TALLAHASSEE — Dennis Jones has spent more than 30 years as a Pinellas County lawmaker, the last nine as a state senator representing the county's beach communities.
But for tax purposes, Jones' home is now more than 100 miles to the northeast in the rural hamlet of Dunnellon.
And it appears to be okay.
Jones, who will leave the Senate this year because of term limits, switched his homestead exemption to a residence in southwest Marion County in 2008. The switch happened shortly after voters approved a constitutional amendment that allowed homeowners to transfer accumulated tax benefits from one property to another.
His wife, Susan Jones, already lives there nearly full time and is a registered Marion County voter. In an interview, Dennis Jones said he lives at the Dunnellon residence on weekends.
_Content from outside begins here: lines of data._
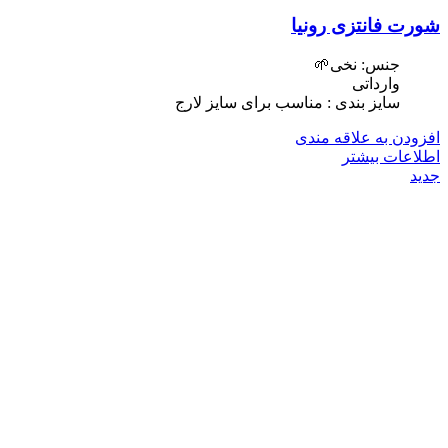
شورت فانتزی رونیا
جنس: نخی🌱
وارداتی
سایز بندی : مناسب برای سایز لارج
افزودن به علاقه مندی
اطلاعات بیشتر
جدید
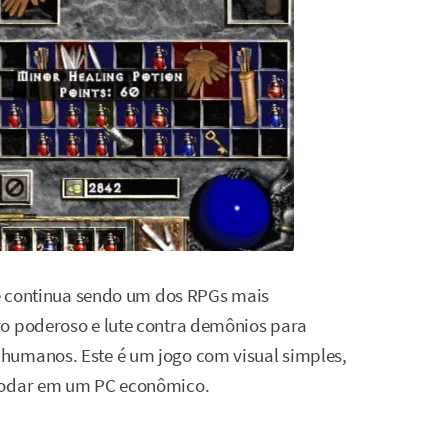
0 e continua sendo um dos RPGs mais
ro poderoso e lute contra demônios para
humanos. Este é um jogo com visual simples,
 rodar em um PC econômico.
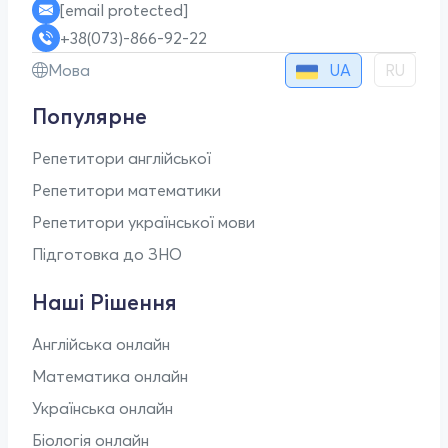
[email protected]
+38(073)-866-92-22
UA
Мова
RU
Популярне
Репетитори англійської
Репетитори математики
Репетитори української мови
Підготовка до ЗНО
Наші Рішення
Англійська онлайн
Математика онлайн
Українська онлайн
Біологія онлайн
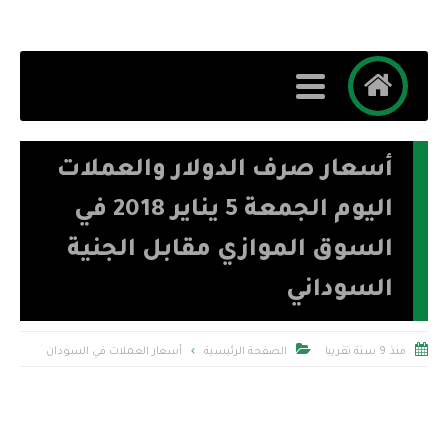
أسعار صرف الدولار والعملات
اليوم الجمعة 5 يناير 2018 في
السوق الموازي مقابل الجنية
السوداني


منذ 9 سنة تقريبا
الصفحة الرئيسية
أسعار العملات في السودان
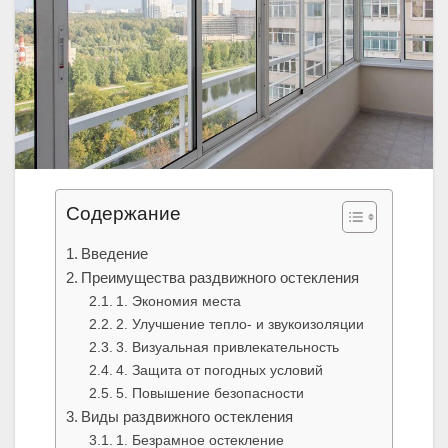
Содержание
Введение
Преимущества раздвижного остекления
1. Экономия места
2. Улучшение тепло- и звукоизоляции
3. Визуальная привлекательность
4. Защита от погодных условий
5. Повышение безопасности
Виды раздвижного остекления
1. Безрамное остекление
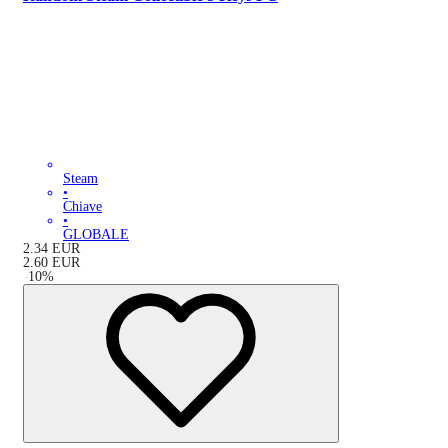
Steam
•
Chiave
•
GLOBALE
2.34
EUR
2.60
EUR
-
10
%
The Florida Constitution says legislators must be "an elector and resident of the district from which elected."
Jones says his current full-time residence is in Pinellas County, where he is a vice president at St. Petersburg College. He also votes in Pinellas County and, when the Legislature is not in session, lives in a duplex his wife owns in Redington Shores on weekdays.
Florida law says homeowners may claim a homestead exemption on their permanent residence.
The arrangement does not concern the Pinellas County Property Appraiser's Office, as long as the couple considers the home where they're claiming the homestead exemption as their permanent residence.
"We're not trying to make sure that that person sleeps in the house every night," said Amanda Coffey, the assistant to Property Appraiser Pam Dubov.
Florida's election law says legislators must reside in the districts they represent but little else on the topic. Jones, a Republican, has represented Senate District 13 since 2002, an area that consists of most of the western half of Pinellas County.
Reached at his Dunnellon home Friday, Jones said he has owned property in Marion County since 1970. That predates his political career, which began in 1978 when he was elected to a Pinellas seat in the Florida House.
The transition away from Pinellas County is a deliberate one, he said. Jones, a retired chiropractor, has served as both the House speaker pro tempore and Senate majority leader. The senator also owns a home in Tallahassee where he lives when the Legislature is in session, but Dunnellon is his future home, he said.
"This is where we decided where my family wants to reside when I leave public office," Jones, 70, said.
The Florida Election Code doesn't have a specific definition for what makes someone a resident of an area, according to an advisory opinion from the Division of Elections.
"However, this office and Florida courts have consistently construed legal residence to mean a permanent residence, domicile, or permanent abode, rather than a residence that is temporary," the document states.
A homestead exemption isn't the sole indicator of whether or not a person has established residency, the opinion stated.
The best proof is where a person says he lives but other evidence can also be considered, such as the address on his driver's license, where he receives mail, and the location of personal effects.
By placing the homestead exemption on their Dunnellon property and taking advantage of accompanying caps on yearly increases, the Joneses reduced their property tax bill by several thousand dollars.
Times researcher Caryn Baird contributed to this report.